● DOCUMENT PASSAGE:

Martin Hansen
Martin Hansen

Reputation: 5224

IIS delays a lot between each response with async requests

I have a ASP.NET MVC project running on my developer machine with windows 7 ultimate and iis 7.5.

I do the following:

var requests = ["http://myserver.com/news/details/113834",
"http://myserver.com/tag/details?ids=113834&entityType=23",
"http://myserver.com/publish/details?ids=113834&entityType=23",
"http://myserver.com/generalproperty/details?ids=113834&entityType=23",
"http://myserver.com/category/details?ids=113834&entityType=23"];

var f = new Date().getTime();
$.each(requests, function(k,v) {
    $.ajax({
    url :v,
    async : true,
    type :'get',
    success : function(data) {
        console.log(new Date().getTime()  -f );
    }});
})

Then I get the following results(approx) 12, 521,1025,1550, 2067 async result http://martinhansen.no/hostedimages/async.PNG

If I switch the async to false I get : 14,32,49,58,68 sync result http://martinhansen.no/hostedimages/sync.PNG

Seems somewhere the requests are being queued up and after a while it responds only every 500 ish second. I have made my controllers return blank text instead of the database call, so not the database.

● QUESTIONS ON THE MATERIAL:
1. In the post about IIS delays, what did the author have the controllers return in place of the database call?
2. Copy word for word the part of the post about IIS delays that opens with the words containing "Then I get the" and closes with "not the database.".
The items that come next come from a different source.

● INPUT DATA:
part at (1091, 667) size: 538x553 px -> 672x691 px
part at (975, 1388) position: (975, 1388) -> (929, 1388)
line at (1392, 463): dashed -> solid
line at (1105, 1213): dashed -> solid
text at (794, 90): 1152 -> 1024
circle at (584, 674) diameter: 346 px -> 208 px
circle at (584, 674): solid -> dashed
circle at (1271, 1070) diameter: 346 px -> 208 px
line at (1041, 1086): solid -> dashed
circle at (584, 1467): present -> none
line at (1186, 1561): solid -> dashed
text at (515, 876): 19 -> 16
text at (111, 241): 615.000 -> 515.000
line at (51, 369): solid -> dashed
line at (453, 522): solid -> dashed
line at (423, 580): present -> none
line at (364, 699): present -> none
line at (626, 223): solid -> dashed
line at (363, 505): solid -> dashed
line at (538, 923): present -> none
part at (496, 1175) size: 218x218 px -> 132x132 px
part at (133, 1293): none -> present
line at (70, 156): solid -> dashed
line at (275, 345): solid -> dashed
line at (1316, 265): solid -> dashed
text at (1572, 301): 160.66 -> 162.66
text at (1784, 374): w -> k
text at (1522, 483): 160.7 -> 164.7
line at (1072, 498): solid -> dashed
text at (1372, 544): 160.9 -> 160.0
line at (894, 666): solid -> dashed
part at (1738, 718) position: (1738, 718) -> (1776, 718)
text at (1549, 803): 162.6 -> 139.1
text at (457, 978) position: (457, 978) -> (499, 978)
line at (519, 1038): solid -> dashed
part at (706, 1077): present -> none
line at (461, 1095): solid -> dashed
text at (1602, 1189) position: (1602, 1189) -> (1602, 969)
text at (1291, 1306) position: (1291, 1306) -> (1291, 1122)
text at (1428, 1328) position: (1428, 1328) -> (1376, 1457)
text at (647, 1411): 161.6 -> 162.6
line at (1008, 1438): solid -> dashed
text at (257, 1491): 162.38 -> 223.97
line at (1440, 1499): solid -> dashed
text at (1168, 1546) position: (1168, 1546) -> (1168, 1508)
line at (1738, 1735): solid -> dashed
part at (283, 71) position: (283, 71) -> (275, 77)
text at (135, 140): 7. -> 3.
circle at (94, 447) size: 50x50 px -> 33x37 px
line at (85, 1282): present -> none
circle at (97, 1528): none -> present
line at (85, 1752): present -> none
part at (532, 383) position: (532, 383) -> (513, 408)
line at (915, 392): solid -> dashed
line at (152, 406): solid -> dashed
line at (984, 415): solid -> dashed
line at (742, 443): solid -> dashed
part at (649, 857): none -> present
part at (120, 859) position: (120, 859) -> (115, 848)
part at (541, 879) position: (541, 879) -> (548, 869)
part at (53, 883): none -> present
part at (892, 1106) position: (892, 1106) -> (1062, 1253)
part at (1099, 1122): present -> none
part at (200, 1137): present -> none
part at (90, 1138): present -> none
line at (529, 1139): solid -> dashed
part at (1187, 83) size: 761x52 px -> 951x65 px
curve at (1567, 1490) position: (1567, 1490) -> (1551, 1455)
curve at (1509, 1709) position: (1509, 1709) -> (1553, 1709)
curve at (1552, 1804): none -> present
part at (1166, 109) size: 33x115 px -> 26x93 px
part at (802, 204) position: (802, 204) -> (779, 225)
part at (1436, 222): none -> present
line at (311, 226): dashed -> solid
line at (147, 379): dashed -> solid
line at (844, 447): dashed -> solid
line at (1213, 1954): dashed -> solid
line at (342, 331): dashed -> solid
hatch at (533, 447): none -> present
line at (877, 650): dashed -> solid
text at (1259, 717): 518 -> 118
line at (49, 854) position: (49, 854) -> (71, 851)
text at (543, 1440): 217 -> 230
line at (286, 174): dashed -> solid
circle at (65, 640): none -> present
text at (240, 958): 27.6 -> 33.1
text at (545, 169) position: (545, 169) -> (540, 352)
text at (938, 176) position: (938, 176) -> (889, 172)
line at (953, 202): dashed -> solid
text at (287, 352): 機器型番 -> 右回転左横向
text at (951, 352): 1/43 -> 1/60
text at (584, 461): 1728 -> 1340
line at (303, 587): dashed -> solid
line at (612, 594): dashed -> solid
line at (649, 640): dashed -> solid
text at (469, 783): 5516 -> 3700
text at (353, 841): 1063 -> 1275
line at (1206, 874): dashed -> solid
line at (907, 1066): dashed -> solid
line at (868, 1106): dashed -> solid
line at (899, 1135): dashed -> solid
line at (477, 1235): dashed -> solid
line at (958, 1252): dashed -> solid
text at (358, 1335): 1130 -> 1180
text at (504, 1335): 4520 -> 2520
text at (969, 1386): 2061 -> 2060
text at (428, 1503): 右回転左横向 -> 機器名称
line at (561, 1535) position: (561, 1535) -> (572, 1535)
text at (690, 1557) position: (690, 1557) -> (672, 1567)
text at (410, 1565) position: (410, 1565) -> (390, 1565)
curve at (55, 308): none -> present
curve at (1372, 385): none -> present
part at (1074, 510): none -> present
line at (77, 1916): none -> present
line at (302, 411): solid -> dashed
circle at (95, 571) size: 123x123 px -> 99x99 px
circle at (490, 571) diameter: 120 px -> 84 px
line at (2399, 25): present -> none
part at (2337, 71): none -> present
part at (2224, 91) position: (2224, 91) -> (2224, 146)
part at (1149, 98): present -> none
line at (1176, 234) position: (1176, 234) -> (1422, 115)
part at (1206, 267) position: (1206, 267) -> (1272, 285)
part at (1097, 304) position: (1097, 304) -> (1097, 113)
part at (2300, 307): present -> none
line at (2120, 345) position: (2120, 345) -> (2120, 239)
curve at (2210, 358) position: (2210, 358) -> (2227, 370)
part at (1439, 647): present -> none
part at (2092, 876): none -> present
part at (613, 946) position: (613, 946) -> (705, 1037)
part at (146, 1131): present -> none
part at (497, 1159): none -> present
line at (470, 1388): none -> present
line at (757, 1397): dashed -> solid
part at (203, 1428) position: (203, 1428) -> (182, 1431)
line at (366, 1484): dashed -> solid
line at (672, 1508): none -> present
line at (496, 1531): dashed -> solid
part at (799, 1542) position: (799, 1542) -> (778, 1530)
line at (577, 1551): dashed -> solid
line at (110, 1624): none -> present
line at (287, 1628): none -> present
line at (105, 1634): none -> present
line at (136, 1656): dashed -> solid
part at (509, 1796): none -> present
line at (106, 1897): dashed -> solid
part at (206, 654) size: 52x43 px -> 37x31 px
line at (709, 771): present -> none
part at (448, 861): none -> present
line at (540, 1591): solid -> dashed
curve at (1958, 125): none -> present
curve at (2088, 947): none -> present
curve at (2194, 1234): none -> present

● EXERCISE RESULTS:
1. Blank text.

2.
Then I get the following results(approx) 12, 521,1025,1550, 2067 async result http://martinhansen.no/hostedimages/async.PNG

If I switch the async to false I get : 14,32,49,58,68 sync result http://martinhansen.no/hostedimages/sync.PNG

Seems somewhere the requests are being queued up and after a while it responds only every 500 ish second. I have made my controllers return blank text instead of the database call, so not the database.